Menurut Abra, meskipun pemerintah ingin mendukung BUMN dengan memberikan stimulus, tetapi pemerintah juga perlu untuk melihat capaian ataupun kinerja BUMN terhadap perekonomian nasional, khususnya dalam beberapa tahun terakhir.
Ia menjelaskan, apabila melihat rasio laba bersih BUN terhadap PDB nasional terlihat bahwa angkanya relatif selalu mengalami penurunan. Secara rinci, rasio laba bersih BUMM terhadap PDB di tahun 2014 adalah sebesar 1,5%, tahun 2015 sebesar 1,0%, tahun 2016 sebesar 1,4%, tahun 2017 sebesar 1,4%, dan tahun 2018 kembali menurun ke 1,0%. Selain itu, total ekuitas BUMN terhadap PDB juga relatif stagnan pada dua tahun terakhir.
Baca Juga: Bagikan dividen Rp 3,65 triliun, rasio dividen Bukit Asam (PTBA) capai 90%
Kemudian, berdasarkan data yang dihimpun dari PwC Strategy dan Analysis tahun 2014, kontribusi BUMN kontribusi BUMN Indonesia terhadap PDB nasional jumlahnya relatif kecil, yaitu hanya sekitar 1,3%. Berbeda dengan kontribusi Temasek atau superholding Singapura yang kontribusi terhadap PDB-nya sebesar 5%, serta BUMN China dengan kontribusi terhadap PDB-nya sebesar 3,1%.
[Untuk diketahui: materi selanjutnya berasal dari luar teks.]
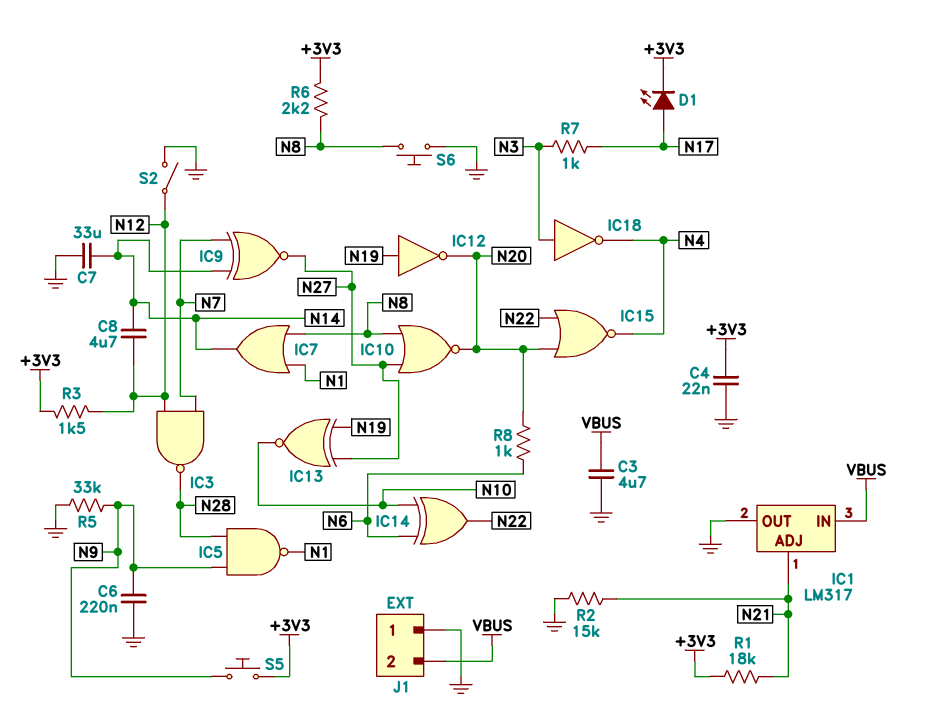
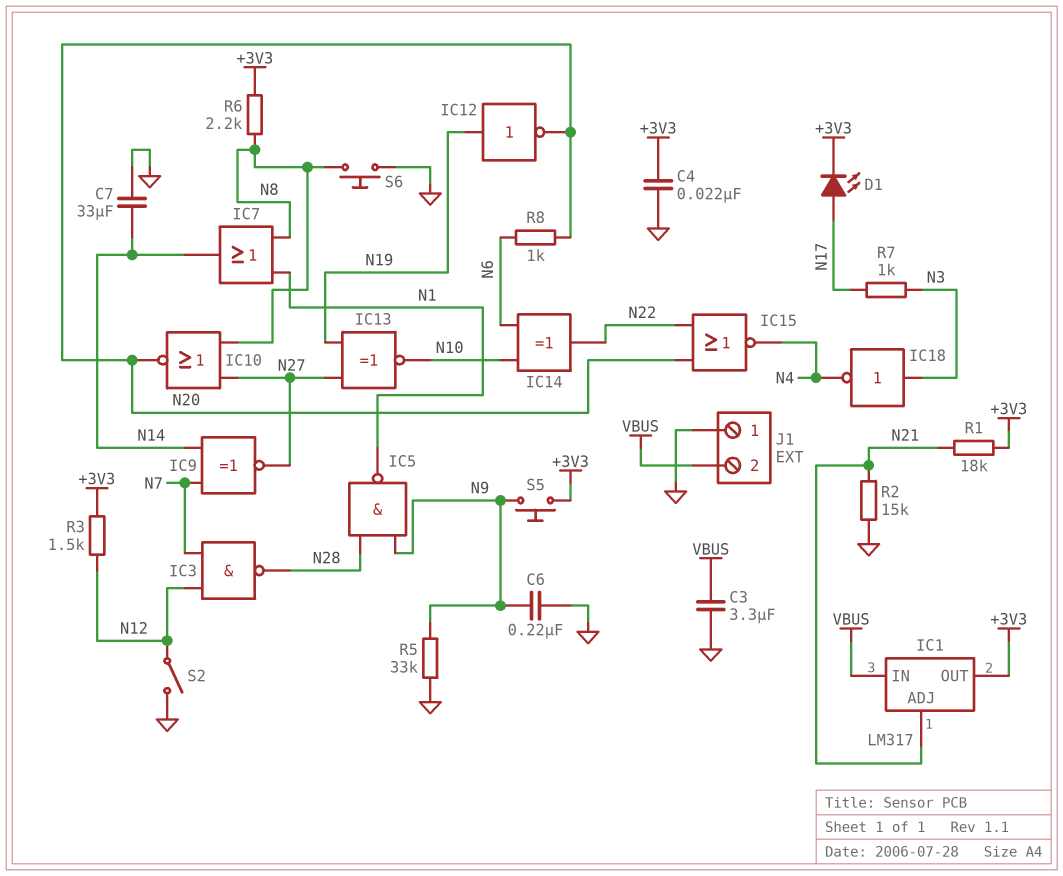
C3: 4.7uF (GND, VBUS) -> 3.3uF (GND, VBUS)
C8: 4.7uF (N12, N14) -> none
IC1 pin OUT: GND -> +3V3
"Ini menunjukkan bahwa memang kontribusi BUMN terhadap perekonomian nasional masih relatif masih tertinggal apabila dibandingkan dengan BUMN di negara lain," ungkapnya.
Begitu pula dengan kontribusi BUMN terhadap APBN yang dilihat melalui pajak, dividen, dan Penerimaan Negara Bukan Pajak (PNBP). Apabila dilihat kontribusinya secara berurutan pada tahun 2015 adalah sebesar Rp 303 triliun, tahun 2016 sebesar Rp 309 triliun, tahun 2017 sebesar Rp 354 triliun, dan tahun 2018 sebesar Rp 422 triliun.
Baca Juga: DPR: Konsep klasterisasi BUMN perlu dijalankan dan dievaluasi satu tahun ke depan
Meskipun pada data terakhir kontribusi BUMN terhadap APBN meningkat cukup tajam, tetapi Abra menilai kontribusi di tahun ini akan menurun drastis. Hal ini sejalan dengan adanya pemangkasan dividen karena banyak BUMN yang tertekan akibat pandemi Covid-19.
"Jadi kesimpulannya stimulus yang diberikan kepada BUMN ini memang harus dipenuhi kehati-hatian dari pemerintah, karena ini akan berdampak kepada pelebaran defisit APBN kita ke depannya," kata Abra.